▸ ENUNCIADO 1: Indique se cada afirmação concorda com o texto sobre a vida nas trincheiras, respondendo sim ou não e citando textualmente as palavras que o decidem: (a) Manuel da Silva foi mobilizado para França a 15 de janeiro de 1917; (b) Manuel da Silva gostava de falar da sua experiência no front; (c) as tropas portuguesas partiram ao som de cânticos patrióticos e com flores.
▸ ENUNCIADO 2: Copie fielmente o trecho do texto sobre a vida nas trincheiras que começa em "O sold. Manuel" e termina em "toalhas e golas.".

▸ TEXTO FORNECIDO:
A VIDA NAS TRINCHEIRAS.
A OESTE NADA DE NOVO-
A frente ocidental da
Guerra constituía por essa altura uma imensa linha de trincheiras.
Ao chegarem ao front,
as tropas portuguesas tiveram de se adaptar rapidamente à guerra de
trincheiras, revelando grande espírito de sacrifício, mas pouco entusiasmo, pois
não se identificavam, na maior parte dos casos, com o proclamado, pelo Governo
da República, interesse nacional. Nunca houve cânticos patrióticos ou outros
como em França ou Alemanha, nem flores para a partida, mas choro e bastante
incompreensão, pois muitos, nem sabiam porque iam combater e, eventualmente,
dar a vida. Como já antes e depois, o Governo republicano fazia o apelo a que o
interesse nacional, estivesse acima do interesse partidário ou pessoal e a que,
em seu nome, os partidos e as pessoas se entendessem. Estes apelos partiam do
princípio redutor, de que existia uma solução virtuosa e única que cumpria esse
interesse, que os partidos e as pessoas conheciam, ainda que não republicanos,
mas que por razões, porventura egoístas e mesquinhas, não se queriam entender
para implementar e defender a intervenção portuguesa.
O sold. Manuel da
Silva, natural de Póvoa/Coz, que foi mobilizado a 15 de janeiro de 1917, para
França, e tendo regressado com saúde a 17 de junho de 1919, só foi
desmobilizado em 21 de setembro seguinte, ainda viveu cerca de 40 anos mais a
trabalhar no campo, sem gostar de falar da sua experiência no front.
Sabendo apenas assinar
o nome, pois tinha feito a 2ª. classe, alistou-se em Leiria a 17 de agosto de
1915, como recrutado, para servir até aos 45 anos de idade.
Antes
de ir para França, adquiriu com o pré, o respetivo fardamento, que no conjunto
importou em 40$82 e compreendia alpercatas, botas, barretes de 2ª., calças de
cotim, camisolas, ceroulas, dólmenes de serviço, lenços, toalhas e golas.
Nas trincheiras
portuguesas, em breve, saíam curtas exclamações, pequenas e perigosas frases,
murmuradas em surdina e segredo:
-Quem quer fazer esta
guerra?
-Raios partam a minha
sorte! Logo eu é que havia de ser rifado para isto!
-Se eu tivesse
adivinhado para o que vinha, não me apanhavam cá, não senhor! Estava a milhas…
no Brasil ou no bacalhau.
-Que queres afinal?
-A minha mulher!,
confessava o Sold. Cozinheiro Fernandes Fonseca, da Caranguejeira, com um
tremor no lábio superior, aonde simetricamente afloravam dois tufos de meia
dúzia de pelos.
Depois contava que a
mulher, objeto do seu desejo e orgulho, era uma bonita moçoila de braços e
pernas fortes, seios fartos, cara rosada, que conhecera na terra, pouco antes
do embarque e revia nas fotografias que passavam de mão em mão entre o fumo de
um cigarro.
-Já papaste alguma
francesa?

▸ CONTEÚDO DOS DADOS:
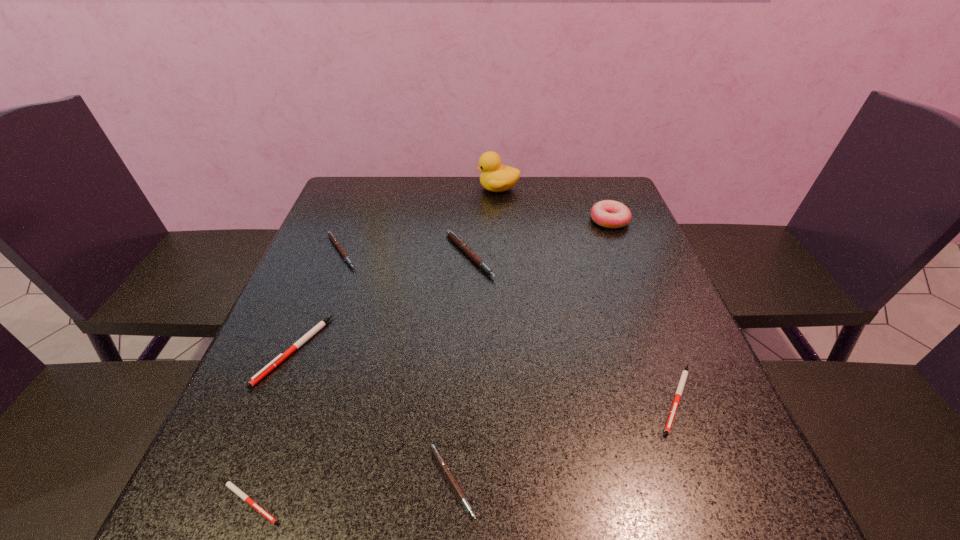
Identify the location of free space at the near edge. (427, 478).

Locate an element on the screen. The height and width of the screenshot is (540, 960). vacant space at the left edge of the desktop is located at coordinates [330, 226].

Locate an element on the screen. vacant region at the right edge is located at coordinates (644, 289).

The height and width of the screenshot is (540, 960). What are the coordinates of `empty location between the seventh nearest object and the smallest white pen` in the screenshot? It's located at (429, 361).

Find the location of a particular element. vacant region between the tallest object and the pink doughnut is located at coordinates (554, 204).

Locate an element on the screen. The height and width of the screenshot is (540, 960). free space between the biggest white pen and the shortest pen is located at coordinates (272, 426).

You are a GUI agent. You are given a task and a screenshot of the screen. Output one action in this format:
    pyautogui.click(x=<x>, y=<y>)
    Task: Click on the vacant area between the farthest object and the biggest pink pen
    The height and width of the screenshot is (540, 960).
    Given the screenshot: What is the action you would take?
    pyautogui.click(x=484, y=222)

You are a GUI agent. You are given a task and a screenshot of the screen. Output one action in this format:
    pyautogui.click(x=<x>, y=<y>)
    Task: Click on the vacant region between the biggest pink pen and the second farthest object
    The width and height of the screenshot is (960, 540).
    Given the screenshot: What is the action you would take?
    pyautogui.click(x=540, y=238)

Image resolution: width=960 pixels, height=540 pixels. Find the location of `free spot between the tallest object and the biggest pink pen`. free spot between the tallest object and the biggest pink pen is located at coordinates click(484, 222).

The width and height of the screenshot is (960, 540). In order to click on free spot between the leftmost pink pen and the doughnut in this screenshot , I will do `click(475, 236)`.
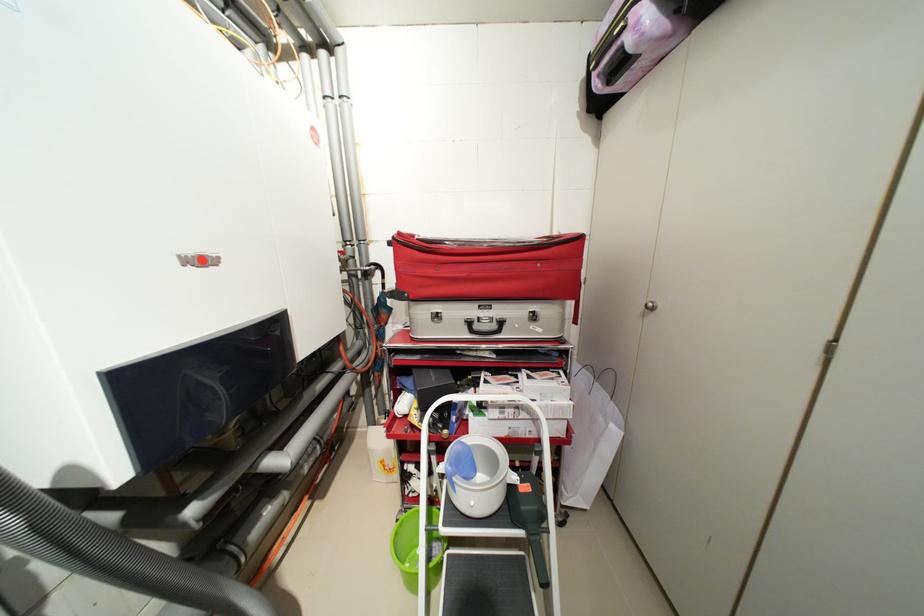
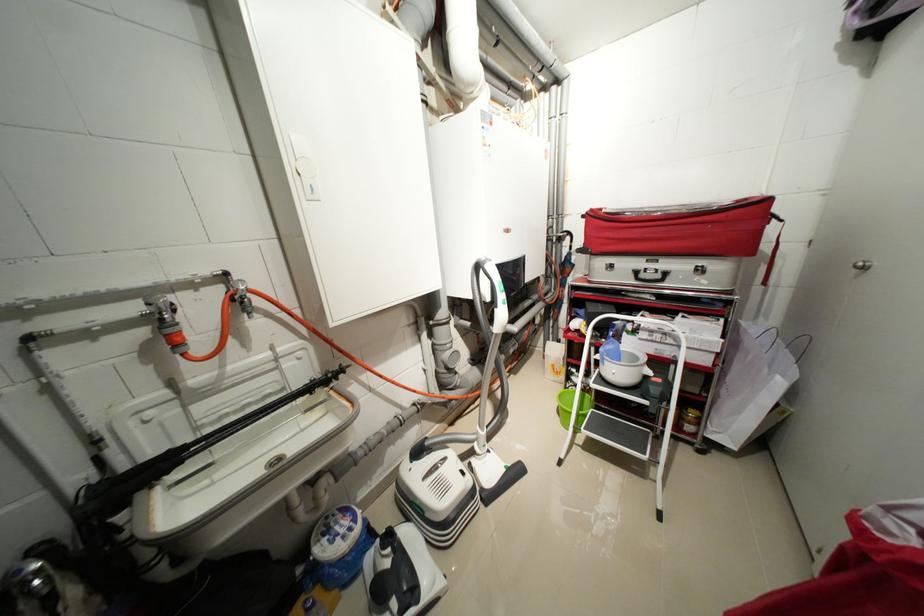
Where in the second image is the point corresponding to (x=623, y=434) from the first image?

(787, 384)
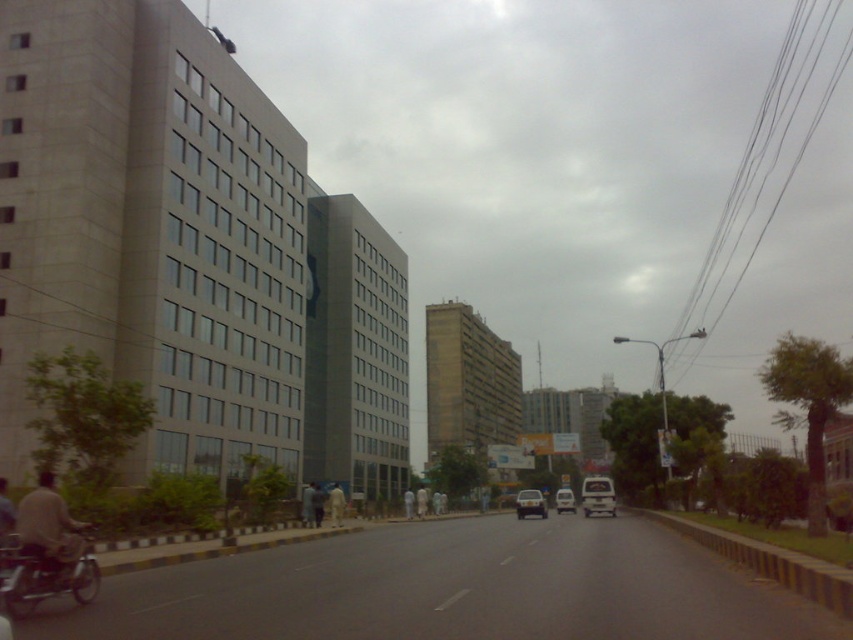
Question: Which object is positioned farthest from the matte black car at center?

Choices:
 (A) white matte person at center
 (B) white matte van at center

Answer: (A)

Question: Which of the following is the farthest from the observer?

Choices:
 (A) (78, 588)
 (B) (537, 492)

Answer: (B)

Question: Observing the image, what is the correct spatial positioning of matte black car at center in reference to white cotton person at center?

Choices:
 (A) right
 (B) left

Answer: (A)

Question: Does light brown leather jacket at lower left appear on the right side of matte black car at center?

▸ RESULTADO DO EXERCÍCIO 1:
(a) Sim: «que foi mobilizado a 15 de janeiro de 1917, para França».
(b) Não: «sem gostar de falar da sua experiência no front».
(c) Não: «Nunca houve cânticos patrióticos ou outros como em França ou Alemanha, nem flores para a partida».

▸ RESULTADO DO EXERCÍCIO 2:
O sold. Manuel da
Silva, natural de Póvoa/Coz, que foi mobilizado a 15 de janeiro de 1917, para
França, e tendo regressado com saúde a 17 de junho de 1919, só foi
desmobilizado em 21 de setembro seguinte, ainda viveu cerca de 40 anos mais a
trabalhar no campo, sem gostar de falar da sua experiência no front.
Sabendo apenas assinar
o nome, pois tinha feito a 2ª. classe, alistou-se em Leiria a 17 de agosto de
1915, como recrutado, para servir até aos 45 anos de idade.
Antes
de ir para França, adquiriu com o pré, o respetivo fardamento, que no conjunto
importou em 40$82 e compreendia alpercatas, botas, barretes de 2ª., calças de
cotim, camisolas, ceroulas, dólmenes de serviço, lenços, toalhas e golas.